Late Arrival

Finally, Sacramento railyards may prove worth the wait

By Gary Delsohn
November 2019

This dates me, but when I was The Sacramento Bee’s urban affairs writer in the early 1990s, the newspaper sent me to Indianapolis, Boston, Portland, St. Louis and Toronto to report on how those cities transformed once-busy downtown railyards into new attractions, housing, jobs and broader tax bases.

With a team of successful local developers in escrow to buy a piece of Downtown Sacramento’s Southern Pacific railyards, there was excitement about finally seeing something grand built here.

The public was wowed with plans for a compact, European-style addition to our sprawling city.

We would have a large Sacramento Commons and apartments overlooking the riverfront. Residents could walk to jobs in new office towers on extra-wide sidewalks next to pedestrian-scale streets. It would be, one developer promised, “The urban piece that defines us for the next century.”

Then nothing happened.

The partnership pulled out of the $50 million deal after haggling over SP’s plans to clean toxic groundwater and soil from years of rail operations. Sacramento’s big urban dream became a civic nightmare.

Twenty-five years later, things are different. Buoyed by the Downtown arena and other amenities, we see an ambitious plan for the 240-acre railyards site that’s poised to take off.

 

Driven by what the new development team calls “the insatiable appetite” of Bay Area tech firms, the market for Class A office space at the railyards seems to have finally caught up to Sacramento’s ambitions.

About $300 million in private and public funds have been invested in streets, sewers, sidewalks and other infrastructure needed for a new community. With Kaiser Permanente buying a chunk of land for an innovative new medical center, the project finally has an anchor tenant to make the numbers work and attract ancillary uses.

If Sacramento lands a Major League Soccer team, thousands of fans will cheer on cleaned-up land once used to move freight traffic and build locomotives. Two housing projects are on the drawing board. There are plans for new offices and restored legacy buildings tied to the renovated, busy historic train depot. A 17-story courthouse is scheduled to open in late 2022.

Denton Kelley, a partner in the company developing the railyards, tells me, “This really is the future of Sacramento. We can double the footprint of Downtown and, in addition to the historic reuse (of old railroad shops) build something all new. That is key to the future of the city. If all we do is rely on existing markets and sectors, at some point that runs out of steam.”

Anchored by what Kelley said will be the most innovative medical center in Kaiser’s history, the Sacramento railyards will have a “health and wellness” theme that gives Downtown something unique. It will also have some of the larger building footprints that corporate tenants seek in Downtown.

Kelley and his father Larry seem to have the vision, access to capital and track record—the family developed Stanford Ranch in Rocklin and McClellan Park, among other projects—to bring badly needed multi-family housing, urban character and innovation to Downtown.

As with any large development, the railyards bring challenges. New office space will compete with current real estate, and the railyards have to complement and connect to what we’ve already invested in.

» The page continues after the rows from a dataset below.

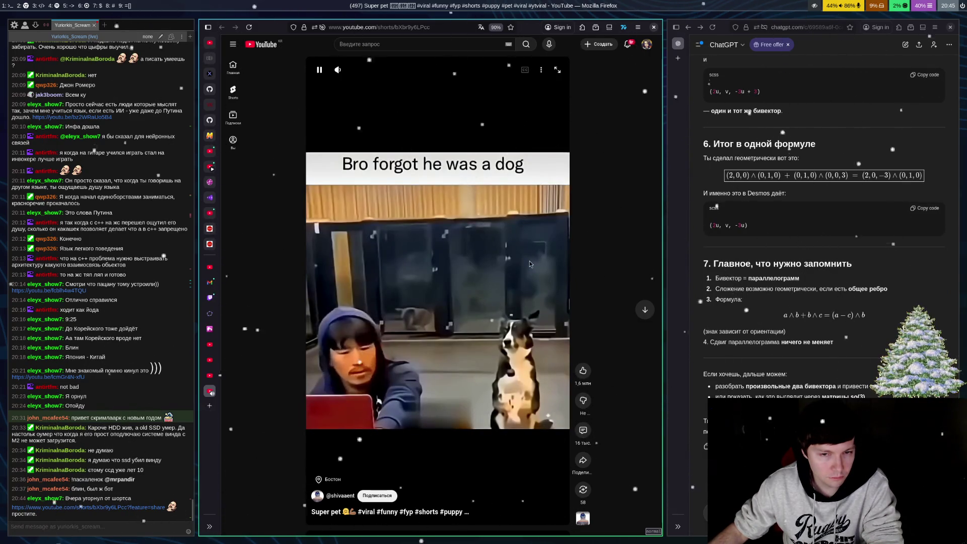
left_click(536, 285)
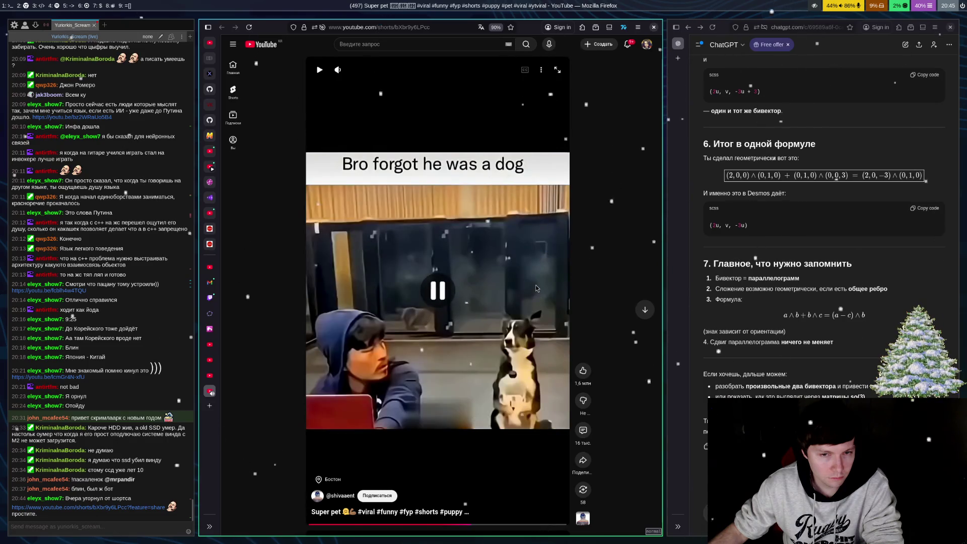
left_click(536, 285)
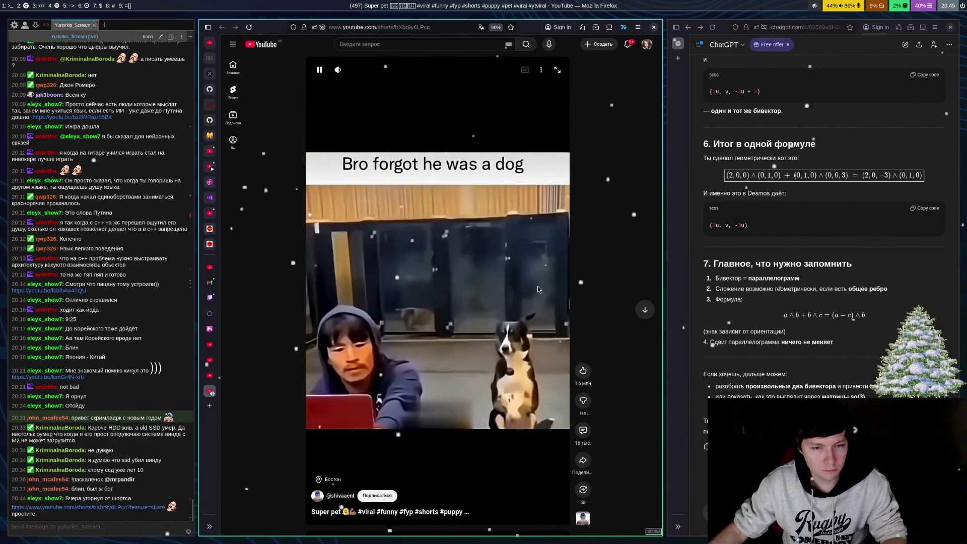
key("alt+Left")
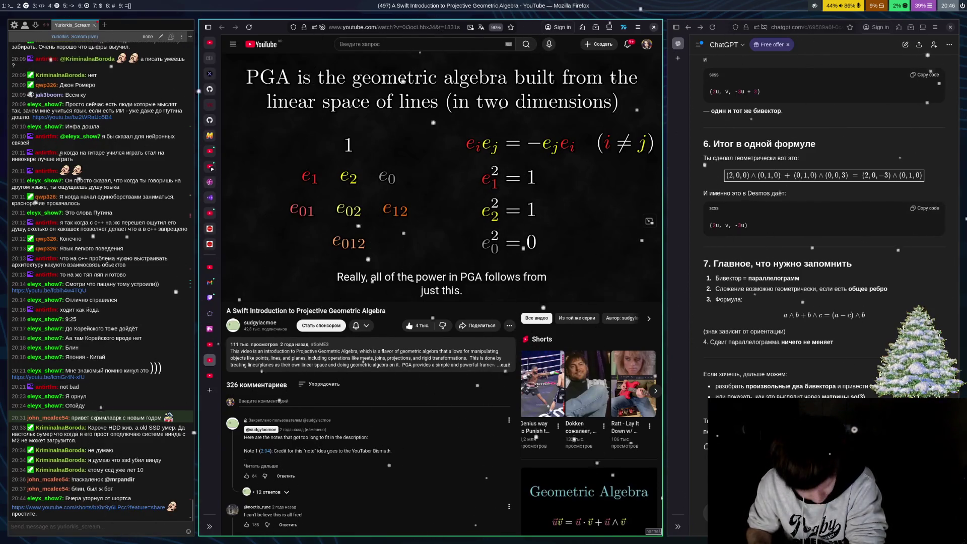
mouse_move(948, 6)
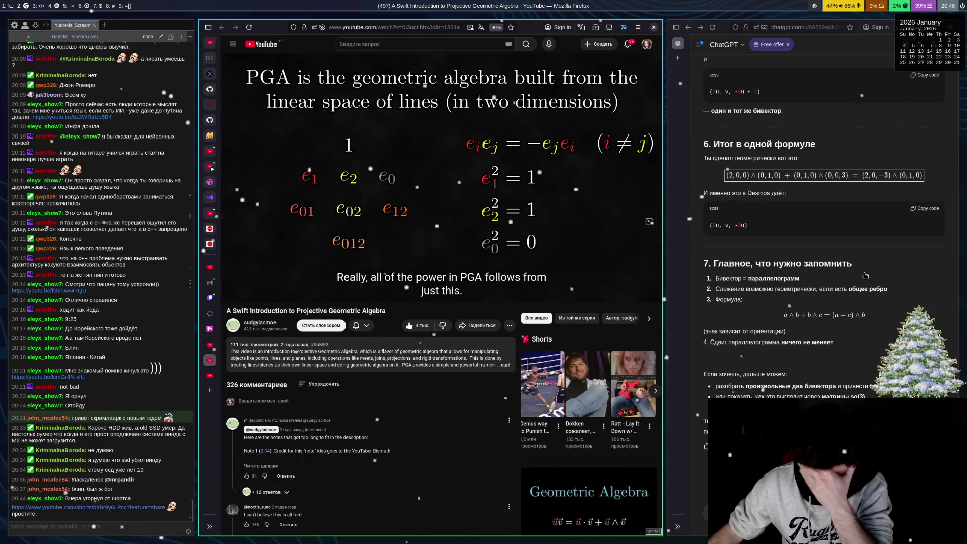
scroll(863, 277, "up", 6)
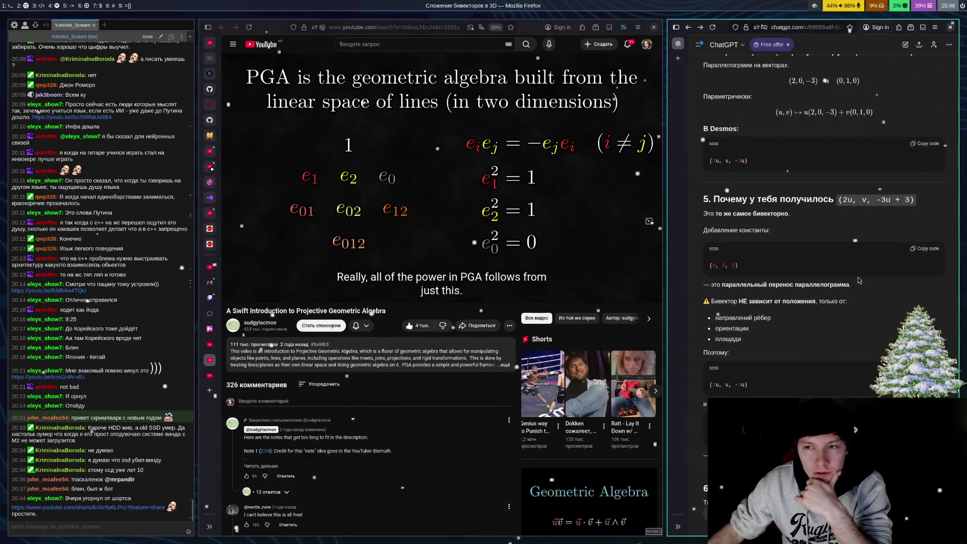
scroll(859, 281, "up", 2)
scroll(829, 296, "up", 3)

West Sacramento once seemed remote, but today it feels like part of the central city, so we know connectivity is doable. The homeless population must be addressed. And if the recession many economists see coming does hit hard, everything can quickly change.

But there’s momentum this time that wasn’t present before. The city is on board with significant investments. Keeping the Sacramento Kings and getting a new arena Downtown boosted our confidence. There is a different sense of what Sacramento can become.

Now we need to watch closely, make sure promises are kept and local preferences respected. If the vision takes hold over the next 20 years largely as planned, we may become one of those cities people visit to understand how to turn ugly and toxic old railyards into an attractive and energetic Downtown.